# DIY Light fixture



## Galvatron898 (Feb 27, 2011)

So instead of buying a fixture, I decided to take apart the original 15w light fixture and use CFLs. I Primed with waterproof primer and Painted with super white paint. I used rubber coated weather proof sockets. Going to use 2 20w 6500k CFL bulbs.
weather Proof Sockets 4x $3 
roll of Plastic strap $1
4 pack 20w 6500k CFL Bulb $13
Everything else I already had.
Total price $26 bucks not bad I thought


----------



## Seemerollin (Feb 7, 2012)

Looks good. You could line the inside of the hood with aluminum tape for a better reflector. That is how I did mine and you will be surprised how much brighter it is. Also CFL bulbs get hot and will eventually make the hood brittle if it is made of plastic.


----------



## Galvatron898 (Feb 27, 2011)

Thanks for the info. I wonder If i lined the inside insulated heat tape if it would protect the fixture better?


----------



## Seemerollin (Feb 7, 2012)

It would def be better than nothing.

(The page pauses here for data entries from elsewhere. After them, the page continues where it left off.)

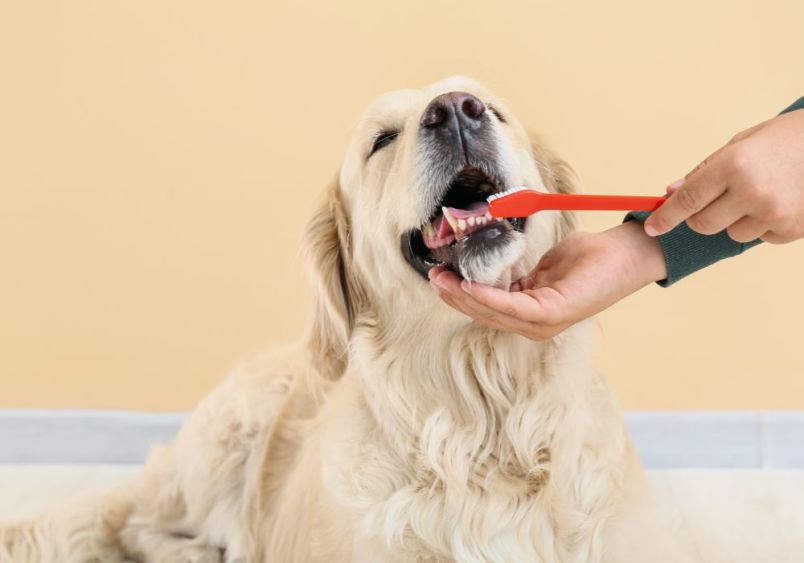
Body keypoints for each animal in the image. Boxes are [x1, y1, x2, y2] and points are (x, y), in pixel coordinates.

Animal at [0, 76, 684, 563]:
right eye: (382, 140)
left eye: (492, 107)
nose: (456, 110)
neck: (481, 414)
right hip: (228, 435)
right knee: (142, 525)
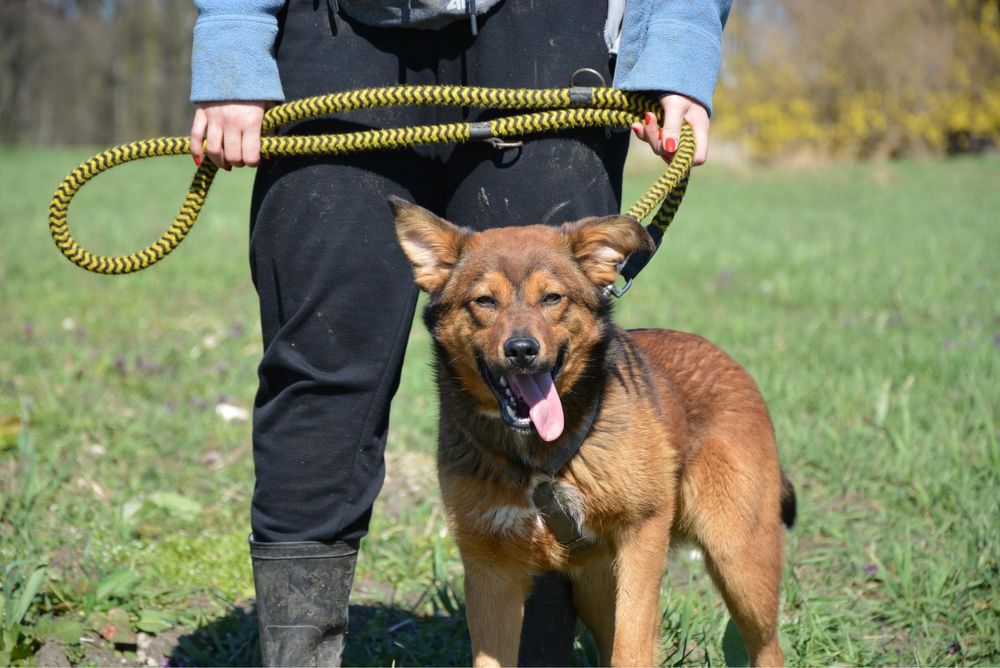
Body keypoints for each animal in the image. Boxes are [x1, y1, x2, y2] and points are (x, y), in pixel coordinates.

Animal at [390, 198, 796, 668]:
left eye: (552, 298)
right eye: (485, 301)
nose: (522, 350)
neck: (537, 460)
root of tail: (731, 364)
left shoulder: (643, 535)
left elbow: (632, 646)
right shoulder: (491, 571)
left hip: (740, 562)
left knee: (767, 647)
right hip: (597, 585)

If its not hot to the touch on the outside of the plastic it should be fine for many many years.


----------



## Summer (Oct 3, 2011)

Looks pretty good!


----------



## Galvatron898 (Feb 27, 2011)

I lined the insides with a 1500degree heatshield I got from work. its Basicly really thick aluminum foil with 2 sided tape on the back. it works really well and its really bright and the 6500k bulbs make everything look soo crisp. thanks for the advice


----------